:: Extracted entries

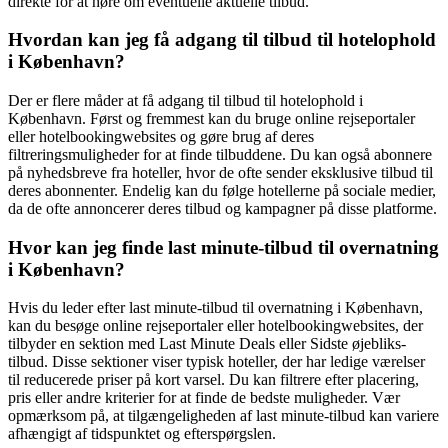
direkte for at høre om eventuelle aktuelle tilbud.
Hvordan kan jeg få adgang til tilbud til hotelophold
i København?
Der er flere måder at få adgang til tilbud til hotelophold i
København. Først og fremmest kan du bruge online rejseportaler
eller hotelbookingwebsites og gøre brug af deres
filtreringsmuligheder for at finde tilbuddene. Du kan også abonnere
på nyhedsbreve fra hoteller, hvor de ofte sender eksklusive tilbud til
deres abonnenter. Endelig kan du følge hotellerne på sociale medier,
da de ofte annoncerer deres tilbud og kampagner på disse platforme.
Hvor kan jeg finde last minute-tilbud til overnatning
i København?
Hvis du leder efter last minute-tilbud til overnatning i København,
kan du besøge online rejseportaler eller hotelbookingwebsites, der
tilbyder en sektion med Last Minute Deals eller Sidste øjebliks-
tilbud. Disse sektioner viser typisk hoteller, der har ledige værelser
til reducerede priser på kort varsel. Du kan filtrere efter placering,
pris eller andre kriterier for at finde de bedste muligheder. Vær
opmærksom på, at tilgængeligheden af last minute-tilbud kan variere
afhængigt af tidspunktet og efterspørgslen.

::::
:: Extracted entries

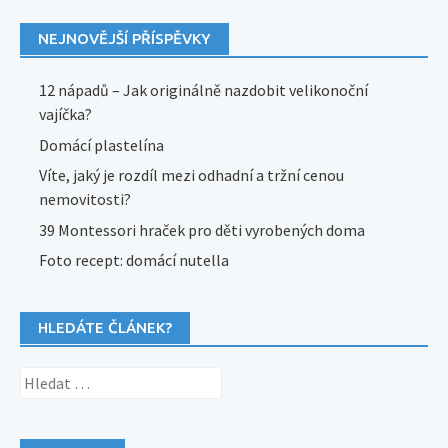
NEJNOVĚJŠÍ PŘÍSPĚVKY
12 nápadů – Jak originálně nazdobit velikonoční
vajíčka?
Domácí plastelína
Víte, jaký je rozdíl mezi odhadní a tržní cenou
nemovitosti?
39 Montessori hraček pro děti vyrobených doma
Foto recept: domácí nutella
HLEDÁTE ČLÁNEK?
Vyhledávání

::::

• [What is being asked]: Copy every line from the records that holds the string "København".

• [The answer]:
i København?
København. Først og fremmest kan du bruge online rejseportaler
i København?
Hvis du leder efter last minute-tilbud til overnatning i København,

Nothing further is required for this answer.